İnsanın İHTİYAÇLARI ve DİRENÇLERİ vardır!
Bir konudaki ihtiyacımızı karşılayamıyorsak, bu bizde YOKSUNLUK hissi oluşturur.
O yoksunluk yüzünden etrafımızı yani koşulları veya insanları suçlarız.
Oysa bize yoksunluk hissi veren bir duruma bizi MAHKUM eden,
Bizim tercihlerimiz ve dirençlerimizdir.
TERCİHLER ve DİRENÇLER değişmeden, koşullar değişmez.
Bu nedenle de yoksunluk devam eder.
Hayat bize göre değişmez...
Biz önceliklerimiz, değerlerimiz, tercihlerimiz doğrultusunda,
Ve hayatın sunduğu koşullar içinde kendimize yollar belirleriz.

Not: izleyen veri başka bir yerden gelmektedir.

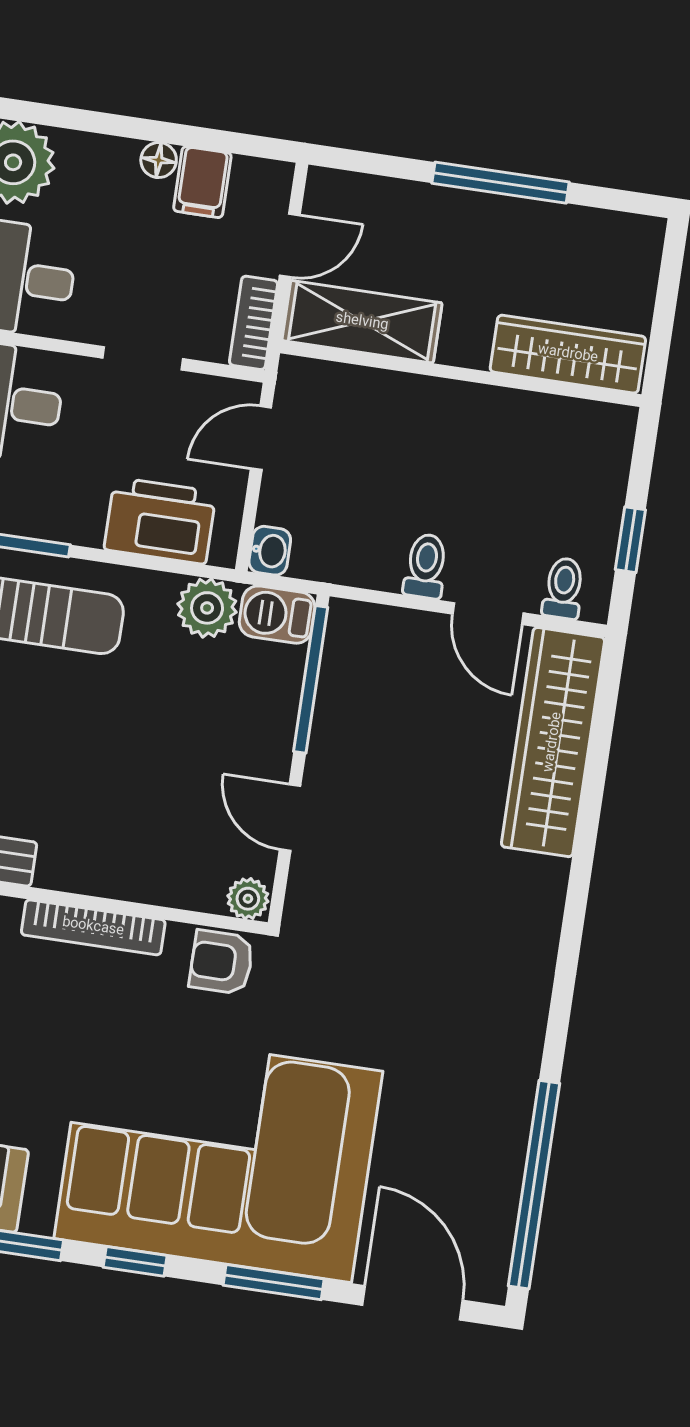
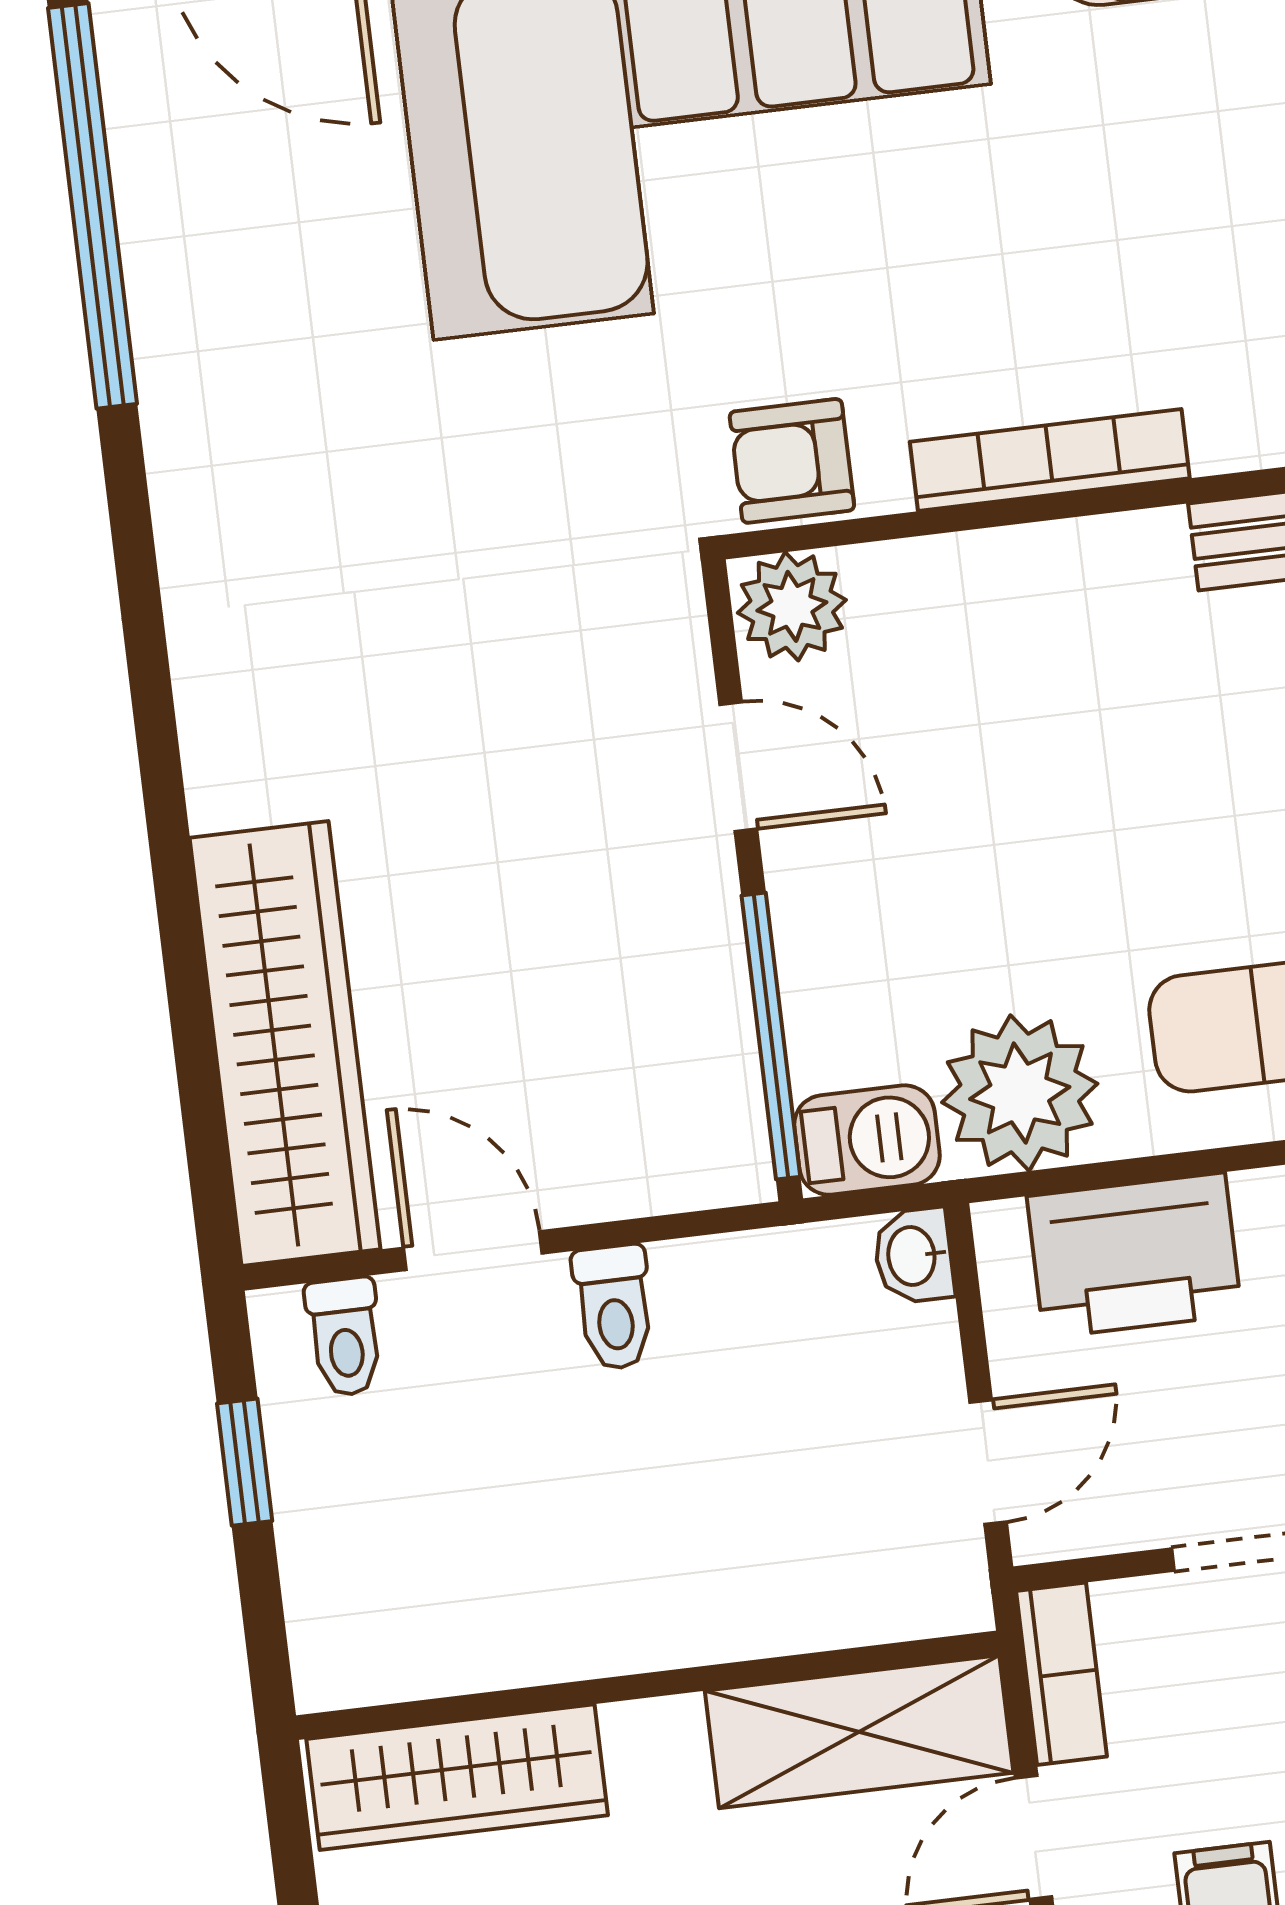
plant: (207, 608) -> (1020, 1093), width x1.36, depth x1.36
plant: (248, 899) -> (792, 606), width x1.38, depth x1.38
armchair: (221, 962) -> (792, 461), turned 180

Bazen bize göre öncelikli olan bir tercihi korumak için bazı ihtiyaçlarımızdan fedakarlık da ederiz.
Eğer belirlediğimiz yol bizi dayanılmayacak bir yoksunluğa sürüklediyse,
O zaman önceliklerimizi ve tutumlarımızı gözden geçirmek,
Direncimizi kırmak,
Yeni bir yol çizmek,
Yani ÇÖZÜME GİTMEK zorunda olduğumuzu fark ederiz.
Hayat bizi ihtiyaçlarımız ve tercihlerimiz arasında bir denge yakalamaya çalışırken abartılı hale gelen dirençlerimizi kırmaya teşvik eder.
Ceviz ağacı her şeye rağmen dik durur ama sert bir rüzgarda dalları kırılır.
Söğüt agacı ise esner ve saçlarını rüzgarla savurur...
Dik durabilmek kadar esneyebilmek de,
İleri gidebilmek kadar, geri adım atabilmek de,
Hayatla ve insanlarla bir arada var olmanın gereğidir.